Saved entries:
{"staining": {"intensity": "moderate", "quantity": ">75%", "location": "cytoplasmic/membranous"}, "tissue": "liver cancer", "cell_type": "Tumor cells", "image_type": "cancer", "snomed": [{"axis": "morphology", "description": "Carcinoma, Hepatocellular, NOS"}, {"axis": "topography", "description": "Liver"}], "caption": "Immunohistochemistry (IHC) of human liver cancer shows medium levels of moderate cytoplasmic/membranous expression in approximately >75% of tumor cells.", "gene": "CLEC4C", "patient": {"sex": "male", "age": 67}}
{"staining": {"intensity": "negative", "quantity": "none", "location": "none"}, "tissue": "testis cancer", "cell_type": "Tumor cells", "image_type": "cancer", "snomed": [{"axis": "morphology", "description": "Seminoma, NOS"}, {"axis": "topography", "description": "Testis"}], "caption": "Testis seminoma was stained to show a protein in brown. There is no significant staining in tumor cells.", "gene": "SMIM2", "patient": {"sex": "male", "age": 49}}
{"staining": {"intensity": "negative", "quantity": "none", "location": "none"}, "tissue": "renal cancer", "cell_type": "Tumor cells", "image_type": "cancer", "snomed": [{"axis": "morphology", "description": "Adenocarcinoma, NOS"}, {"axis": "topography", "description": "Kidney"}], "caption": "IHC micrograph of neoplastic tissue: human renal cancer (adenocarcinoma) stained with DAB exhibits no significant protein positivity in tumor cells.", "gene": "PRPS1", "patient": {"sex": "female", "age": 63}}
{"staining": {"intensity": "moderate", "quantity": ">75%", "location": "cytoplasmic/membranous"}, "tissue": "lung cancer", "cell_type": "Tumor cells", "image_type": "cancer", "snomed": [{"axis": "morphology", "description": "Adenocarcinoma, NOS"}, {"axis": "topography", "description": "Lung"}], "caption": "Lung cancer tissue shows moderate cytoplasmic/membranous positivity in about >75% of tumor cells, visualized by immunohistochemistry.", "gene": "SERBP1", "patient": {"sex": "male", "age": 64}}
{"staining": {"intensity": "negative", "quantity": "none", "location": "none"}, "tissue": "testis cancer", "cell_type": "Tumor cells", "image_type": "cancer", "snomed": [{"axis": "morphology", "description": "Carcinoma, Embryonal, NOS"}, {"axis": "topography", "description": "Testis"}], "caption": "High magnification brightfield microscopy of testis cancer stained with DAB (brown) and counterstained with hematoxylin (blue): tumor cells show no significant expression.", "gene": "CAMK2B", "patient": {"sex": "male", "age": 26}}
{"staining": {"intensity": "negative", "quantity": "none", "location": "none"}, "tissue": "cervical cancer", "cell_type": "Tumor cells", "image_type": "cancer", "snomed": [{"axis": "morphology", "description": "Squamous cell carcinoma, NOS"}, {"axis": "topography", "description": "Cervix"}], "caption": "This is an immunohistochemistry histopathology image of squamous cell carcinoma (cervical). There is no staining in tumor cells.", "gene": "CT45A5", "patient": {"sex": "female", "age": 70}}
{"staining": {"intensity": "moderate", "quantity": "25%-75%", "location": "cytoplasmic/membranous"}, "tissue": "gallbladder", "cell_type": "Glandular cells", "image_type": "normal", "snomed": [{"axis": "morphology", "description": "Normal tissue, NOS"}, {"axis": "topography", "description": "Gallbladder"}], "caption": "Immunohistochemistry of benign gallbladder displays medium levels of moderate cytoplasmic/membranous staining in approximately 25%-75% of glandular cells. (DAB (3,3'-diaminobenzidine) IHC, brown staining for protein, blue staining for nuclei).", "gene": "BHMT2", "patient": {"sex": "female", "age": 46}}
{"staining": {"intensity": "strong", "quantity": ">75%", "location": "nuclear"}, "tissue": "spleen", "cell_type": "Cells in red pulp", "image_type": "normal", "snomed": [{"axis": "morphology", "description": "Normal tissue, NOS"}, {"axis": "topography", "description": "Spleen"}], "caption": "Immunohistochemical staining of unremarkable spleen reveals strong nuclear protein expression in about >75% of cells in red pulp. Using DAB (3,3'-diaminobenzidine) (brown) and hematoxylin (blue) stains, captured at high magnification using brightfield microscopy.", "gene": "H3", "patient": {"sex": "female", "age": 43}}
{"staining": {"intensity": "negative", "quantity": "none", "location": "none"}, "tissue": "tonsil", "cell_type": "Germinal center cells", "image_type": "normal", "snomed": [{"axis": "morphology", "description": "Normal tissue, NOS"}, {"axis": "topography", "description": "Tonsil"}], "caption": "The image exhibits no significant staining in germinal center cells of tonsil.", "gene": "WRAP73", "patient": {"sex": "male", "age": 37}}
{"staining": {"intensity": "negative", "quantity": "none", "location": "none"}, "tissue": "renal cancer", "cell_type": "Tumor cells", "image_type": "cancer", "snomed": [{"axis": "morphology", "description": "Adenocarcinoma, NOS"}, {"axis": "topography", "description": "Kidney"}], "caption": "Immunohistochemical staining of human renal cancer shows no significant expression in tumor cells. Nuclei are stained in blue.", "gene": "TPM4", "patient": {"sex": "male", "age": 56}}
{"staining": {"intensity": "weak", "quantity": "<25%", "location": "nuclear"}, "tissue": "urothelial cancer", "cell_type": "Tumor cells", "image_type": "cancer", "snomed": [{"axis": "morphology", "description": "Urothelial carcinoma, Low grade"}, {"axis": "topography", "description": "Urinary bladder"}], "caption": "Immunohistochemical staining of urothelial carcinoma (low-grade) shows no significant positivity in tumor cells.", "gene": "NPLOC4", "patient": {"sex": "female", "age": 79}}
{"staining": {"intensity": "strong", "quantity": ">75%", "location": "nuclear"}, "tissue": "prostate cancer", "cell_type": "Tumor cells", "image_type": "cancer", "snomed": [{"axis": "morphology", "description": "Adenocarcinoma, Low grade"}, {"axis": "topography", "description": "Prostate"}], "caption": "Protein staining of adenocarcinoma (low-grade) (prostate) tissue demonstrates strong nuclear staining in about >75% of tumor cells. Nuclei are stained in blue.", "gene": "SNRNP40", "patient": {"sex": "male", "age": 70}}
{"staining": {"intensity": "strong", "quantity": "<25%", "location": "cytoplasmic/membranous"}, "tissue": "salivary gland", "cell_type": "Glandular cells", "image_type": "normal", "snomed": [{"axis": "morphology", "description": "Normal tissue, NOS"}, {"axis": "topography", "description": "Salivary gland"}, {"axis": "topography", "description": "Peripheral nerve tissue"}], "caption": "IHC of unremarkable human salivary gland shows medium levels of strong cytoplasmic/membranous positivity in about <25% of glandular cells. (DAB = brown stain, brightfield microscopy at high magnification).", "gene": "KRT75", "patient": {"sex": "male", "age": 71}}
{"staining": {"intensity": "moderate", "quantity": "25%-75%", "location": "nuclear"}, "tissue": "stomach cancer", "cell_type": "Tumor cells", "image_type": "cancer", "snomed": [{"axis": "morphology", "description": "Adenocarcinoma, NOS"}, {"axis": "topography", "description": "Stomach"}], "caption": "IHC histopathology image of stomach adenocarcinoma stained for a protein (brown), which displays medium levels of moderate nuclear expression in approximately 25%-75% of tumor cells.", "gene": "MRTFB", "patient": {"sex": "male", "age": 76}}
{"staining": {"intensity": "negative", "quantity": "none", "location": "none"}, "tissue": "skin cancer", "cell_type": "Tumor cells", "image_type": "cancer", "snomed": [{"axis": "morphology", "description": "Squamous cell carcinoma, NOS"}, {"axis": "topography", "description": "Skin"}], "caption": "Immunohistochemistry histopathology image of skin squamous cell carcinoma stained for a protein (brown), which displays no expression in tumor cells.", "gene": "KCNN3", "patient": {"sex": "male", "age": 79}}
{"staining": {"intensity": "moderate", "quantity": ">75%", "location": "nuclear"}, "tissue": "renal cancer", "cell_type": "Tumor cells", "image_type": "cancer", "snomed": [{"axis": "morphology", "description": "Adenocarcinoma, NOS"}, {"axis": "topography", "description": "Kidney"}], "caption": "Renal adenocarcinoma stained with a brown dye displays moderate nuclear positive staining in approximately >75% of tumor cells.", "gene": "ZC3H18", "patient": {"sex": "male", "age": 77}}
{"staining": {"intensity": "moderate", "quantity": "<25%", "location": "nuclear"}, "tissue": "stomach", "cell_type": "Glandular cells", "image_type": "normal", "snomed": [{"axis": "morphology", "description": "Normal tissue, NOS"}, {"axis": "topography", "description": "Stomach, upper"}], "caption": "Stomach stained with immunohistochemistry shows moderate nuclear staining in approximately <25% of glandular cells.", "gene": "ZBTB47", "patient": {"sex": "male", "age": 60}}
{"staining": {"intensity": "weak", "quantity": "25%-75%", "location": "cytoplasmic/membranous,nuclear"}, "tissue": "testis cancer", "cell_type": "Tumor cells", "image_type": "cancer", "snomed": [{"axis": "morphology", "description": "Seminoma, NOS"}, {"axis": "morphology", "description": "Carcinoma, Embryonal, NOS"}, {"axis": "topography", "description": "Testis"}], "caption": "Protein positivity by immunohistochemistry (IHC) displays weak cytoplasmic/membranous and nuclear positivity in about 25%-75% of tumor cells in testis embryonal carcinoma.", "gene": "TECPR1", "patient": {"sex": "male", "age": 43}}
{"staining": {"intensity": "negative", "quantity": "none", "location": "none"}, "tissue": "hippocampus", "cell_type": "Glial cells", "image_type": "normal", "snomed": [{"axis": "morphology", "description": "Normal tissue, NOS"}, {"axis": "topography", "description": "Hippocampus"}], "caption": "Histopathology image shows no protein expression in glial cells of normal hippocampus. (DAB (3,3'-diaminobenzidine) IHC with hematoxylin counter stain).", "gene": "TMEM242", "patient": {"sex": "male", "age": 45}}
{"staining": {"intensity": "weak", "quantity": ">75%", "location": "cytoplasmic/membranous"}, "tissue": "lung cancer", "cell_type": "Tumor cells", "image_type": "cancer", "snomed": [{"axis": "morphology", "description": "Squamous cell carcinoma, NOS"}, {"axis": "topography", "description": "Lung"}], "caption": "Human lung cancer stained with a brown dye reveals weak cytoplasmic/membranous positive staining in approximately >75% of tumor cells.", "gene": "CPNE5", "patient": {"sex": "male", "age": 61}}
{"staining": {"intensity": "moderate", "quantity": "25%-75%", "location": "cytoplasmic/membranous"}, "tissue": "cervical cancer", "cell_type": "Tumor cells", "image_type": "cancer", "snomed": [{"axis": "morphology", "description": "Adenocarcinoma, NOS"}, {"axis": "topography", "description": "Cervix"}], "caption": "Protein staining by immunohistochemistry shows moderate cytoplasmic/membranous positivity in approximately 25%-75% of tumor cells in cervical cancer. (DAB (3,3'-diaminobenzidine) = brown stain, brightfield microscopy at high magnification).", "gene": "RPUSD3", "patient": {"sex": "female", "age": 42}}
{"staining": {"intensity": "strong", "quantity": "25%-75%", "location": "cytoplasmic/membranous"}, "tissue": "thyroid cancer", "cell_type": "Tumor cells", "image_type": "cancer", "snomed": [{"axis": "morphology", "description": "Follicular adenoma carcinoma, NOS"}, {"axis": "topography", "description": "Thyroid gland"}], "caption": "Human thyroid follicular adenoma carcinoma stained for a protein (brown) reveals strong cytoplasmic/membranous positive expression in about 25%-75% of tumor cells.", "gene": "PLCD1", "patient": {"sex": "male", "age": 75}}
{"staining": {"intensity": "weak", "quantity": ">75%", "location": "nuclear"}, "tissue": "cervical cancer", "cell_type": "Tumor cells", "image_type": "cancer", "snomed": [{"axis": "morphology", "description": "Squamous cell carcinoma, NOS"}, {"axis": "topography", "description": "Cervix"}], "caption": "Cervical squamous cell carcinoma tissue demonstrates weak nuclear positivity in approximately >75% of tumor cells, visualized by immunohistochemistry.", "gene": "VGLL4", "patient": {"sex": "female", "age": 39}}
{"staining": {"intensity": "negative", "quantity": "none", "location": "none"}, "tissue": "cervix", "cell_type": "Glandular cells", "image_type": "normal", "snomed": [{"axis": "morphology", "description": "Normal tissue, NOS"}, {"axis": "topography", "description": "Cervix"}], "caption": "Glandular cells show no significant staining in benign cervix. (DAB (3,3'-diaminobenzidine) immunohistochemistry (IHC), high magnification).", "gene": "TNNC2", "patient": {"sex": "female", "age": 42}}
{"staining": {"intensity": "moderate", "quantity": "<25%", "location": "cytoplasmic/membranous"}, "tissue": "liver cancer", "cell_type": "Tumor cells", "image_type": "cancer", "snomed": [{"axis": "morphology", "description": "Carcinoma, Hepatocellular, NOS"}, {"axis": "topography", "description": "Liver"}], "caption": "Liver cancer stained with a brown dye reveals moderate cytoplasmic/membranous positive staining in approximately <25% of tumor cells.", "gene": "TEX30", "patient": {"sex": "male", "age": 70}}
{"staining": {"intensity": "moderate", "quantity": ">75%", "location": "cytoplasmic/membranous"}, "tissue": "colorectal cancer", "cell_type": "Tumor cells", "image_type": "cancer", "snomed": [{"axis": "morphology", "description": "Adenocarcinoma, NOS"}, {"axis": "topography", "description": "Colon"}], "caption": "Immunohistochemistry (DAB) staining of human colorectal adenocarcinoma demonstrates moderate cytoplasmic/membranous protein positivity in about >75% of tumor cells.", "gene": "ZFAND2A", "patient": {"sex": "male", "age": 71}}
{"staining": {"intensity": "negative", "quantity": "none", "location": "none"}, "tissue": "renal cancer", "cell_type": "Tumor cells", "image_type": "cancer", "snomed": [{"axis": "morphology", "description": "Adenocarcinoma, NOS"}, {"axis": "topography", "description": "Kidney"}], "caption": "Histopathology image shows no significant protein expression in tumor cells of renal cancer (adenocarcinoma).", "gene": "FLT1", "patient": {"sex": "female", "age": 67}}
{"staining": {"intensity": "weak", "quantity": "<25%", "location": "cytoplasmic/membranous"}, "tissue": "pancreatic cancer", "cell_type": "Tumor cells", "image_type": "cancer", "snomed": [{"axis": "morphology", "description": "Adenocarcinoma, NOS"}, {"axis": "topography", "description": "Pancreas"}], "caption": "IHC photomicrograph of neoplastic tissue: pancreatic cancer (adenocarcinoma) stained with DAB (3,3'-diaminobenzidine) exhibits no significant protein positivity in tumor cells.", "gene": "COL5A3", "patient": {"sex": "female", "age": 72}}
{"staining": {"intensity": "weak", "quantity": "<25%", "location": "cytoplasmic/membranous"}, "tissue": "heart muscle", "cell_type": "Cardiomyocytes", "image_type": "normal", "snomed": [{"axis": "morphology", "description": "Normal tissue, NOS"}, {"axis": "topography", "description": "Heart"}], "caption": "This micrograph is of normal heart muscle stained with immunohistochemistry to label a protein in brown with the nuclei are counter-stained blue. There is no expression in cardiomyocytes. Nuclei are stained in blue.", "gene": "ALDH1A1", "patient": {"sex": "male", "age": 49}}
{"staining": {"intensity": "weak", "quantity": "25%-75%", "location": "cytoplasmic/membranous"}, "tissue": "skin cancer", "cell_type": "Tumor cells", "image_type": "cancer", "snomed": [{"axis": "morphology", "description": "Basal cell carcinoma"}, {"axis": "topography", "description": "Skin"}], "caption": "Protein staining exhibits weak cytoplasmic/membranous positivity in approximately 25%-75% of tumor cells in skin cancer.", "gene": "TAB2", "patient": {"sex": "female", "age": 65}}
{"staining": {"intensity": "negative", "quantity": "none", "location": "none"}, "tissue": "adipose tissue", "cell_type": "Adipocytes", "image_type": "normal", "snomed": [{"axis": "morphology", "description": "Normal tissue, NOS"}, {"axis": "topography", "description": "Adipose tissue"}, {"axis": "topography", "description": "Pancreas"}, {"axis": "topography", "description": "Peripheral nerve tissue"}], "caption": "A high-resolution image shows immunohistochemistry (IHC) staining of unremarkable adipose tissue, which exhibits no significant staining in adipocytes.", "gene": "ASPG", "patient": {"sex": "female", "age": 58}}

[Activity]
The answer is the records above restated word for word from their opening line through the line that holds "seminoma was stained", both included, and nothing else.

[Answer to this problem]
{"staining": {"intensity": "moderate", "quantity": ">75%", "location": "cytoplasmic/membranous"}, "tissue": "liver cancer", "cell_type": "Tumor cells", "image_type": "cancer", "snomed": [{"axis": "morphology", "description": "Carcinoma, Hepatocellular, NOS"}, {"axis": "topography", "description": "Liver"}], "caption": "Immunohistochemistry (IHC) of human liver cancer shows medium levels of moderate cytoplasmic/membranous expression in approximately >75% of tumor cells.", "gene": "CLEC4C", "patient": {"sex": "male", "age": 67}}
{"staining": {"intensity": "negative", "quantity": "none", "location": "none"}, "tissue": "testis cancer", "cell_type": "Tumor cells", "image_type": "cancer", "snomed": [{"axis": "morphology", "description": "Seminoma, NOS"}, {"axis": "topography", "description": "Testis"}], "caption": "Testis seminoma was stained to show a protein in brown. There is no significant staining in tumor cells.", "gene": "SMIM2", "patient": {"sex": "male", "age": 49}}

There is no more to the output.